WHAT YOU HAVE TO DO: An exact copy of all the lines below is required, with every image left out.

MATERIAL PROVIDED:
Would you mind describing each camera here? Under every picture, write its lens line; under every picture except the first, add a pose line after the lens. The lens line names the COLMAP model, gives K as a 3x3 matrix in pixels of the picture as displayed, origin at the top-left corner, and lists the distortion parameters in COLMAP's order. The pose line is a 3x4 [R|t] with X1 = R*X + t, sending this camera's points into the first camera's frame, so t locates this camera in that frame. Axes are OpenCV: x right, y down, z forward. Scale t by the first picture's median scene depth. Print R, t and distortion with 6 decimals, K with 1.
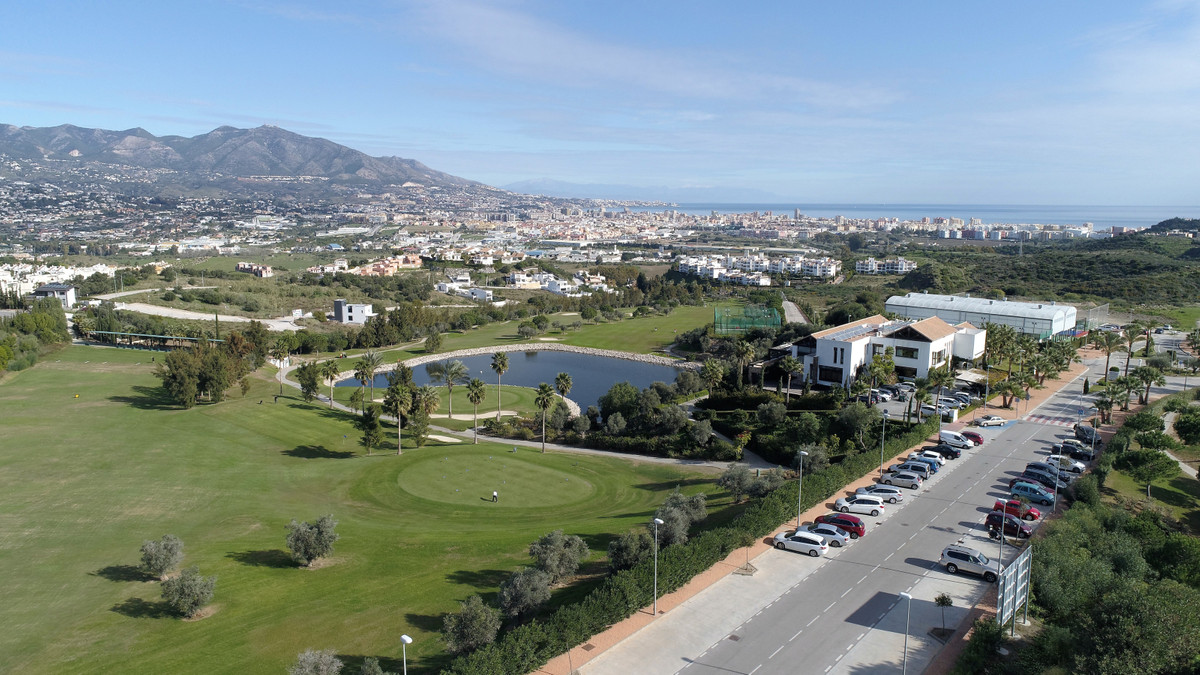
lens RADIAL K [[809.3, 0, 598.3], [0, 809.3, 341.6], [0, 0, 1]] dist [-0.001601, -0.000854]
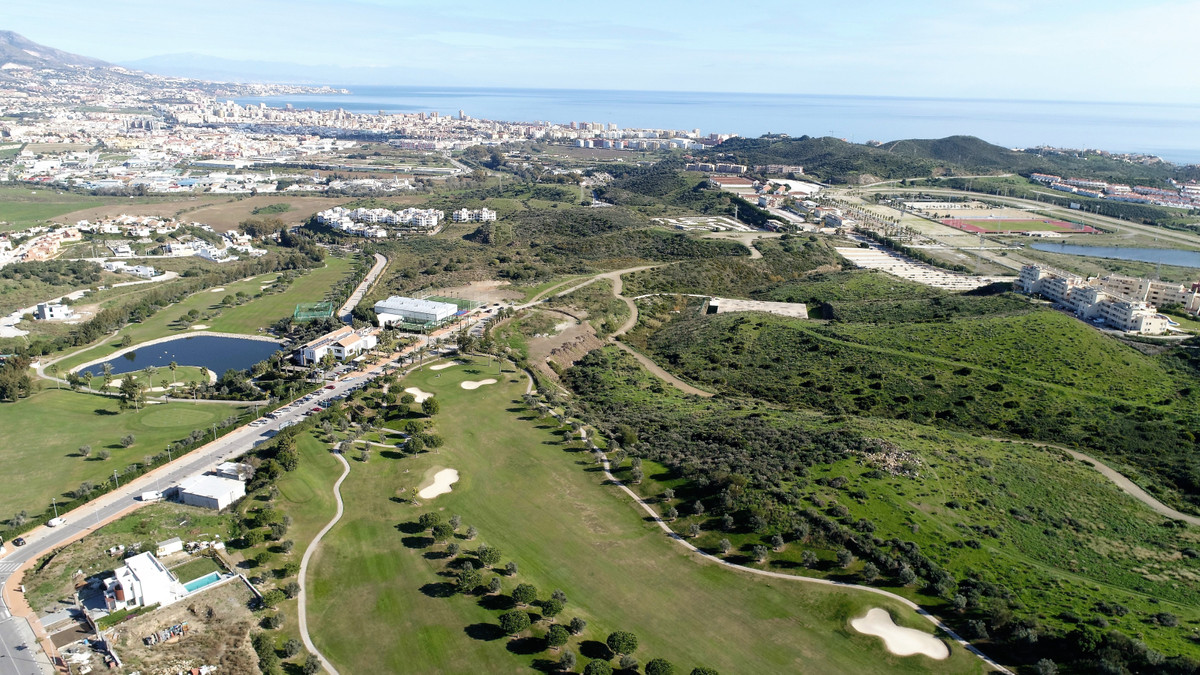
lens RADIAL K [[809.3, 0, 603.0], [0, 809.3, 338.5], [0, 0, 1]] dist [-0.001601, -0.000854]
pose [[0.927101, -0.098928, 0.361520, 0.043244], [0.049391, 0.988373, 0.143801, -0.073007], [-0.371542, -0.115463, 0.921208, -0.358867]]
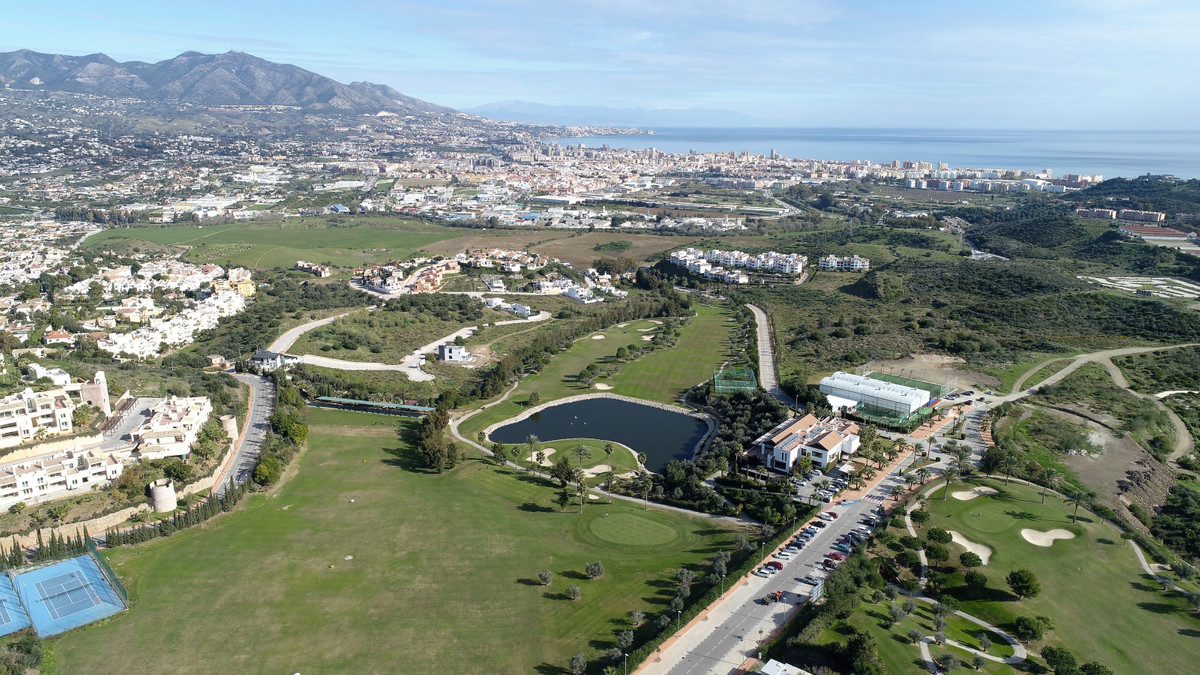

SOLUTION TO THIS EXERCISE:
Would you mind describing each camera here? Under every picture, write its lens line; under every picture except the first, add a pose line after the lens. The lens line names the COLMAP model, gives K as a 3x3 matrix in pixels of the picture as displayed, origin at the top-left corner, and lists the distortion parameters in COLMAP's order. The pose line is a 3x4 [R|t] with X1 = R*X + t, sending this camera's points into the first camera's frame, so t locates this camera in that frame. Axes are OpenCV: x right, y down, z forward. Scale t by the first picture's median scene depth. Print R, t and distortion with 6 decimals, K with 1.
lens RADIAL K [[809.3, 0, 598.3], [0, 809.3, 341.6], [0, 0, 1]] dist [-0.001601, -0.000854]
lens RADIAL K [[809.3, 0, 603.0], [0, 809.3, 338.5], [0, 0, 1]] dist [-0.001601, -0.000854]
pose [[0.927101, -0.098928, 0.361520, 0.043244], [0.049391, 0.988373, 0.143801, -0.073007], [-0.371542, -0.115463, 0.921208, -0.358867]]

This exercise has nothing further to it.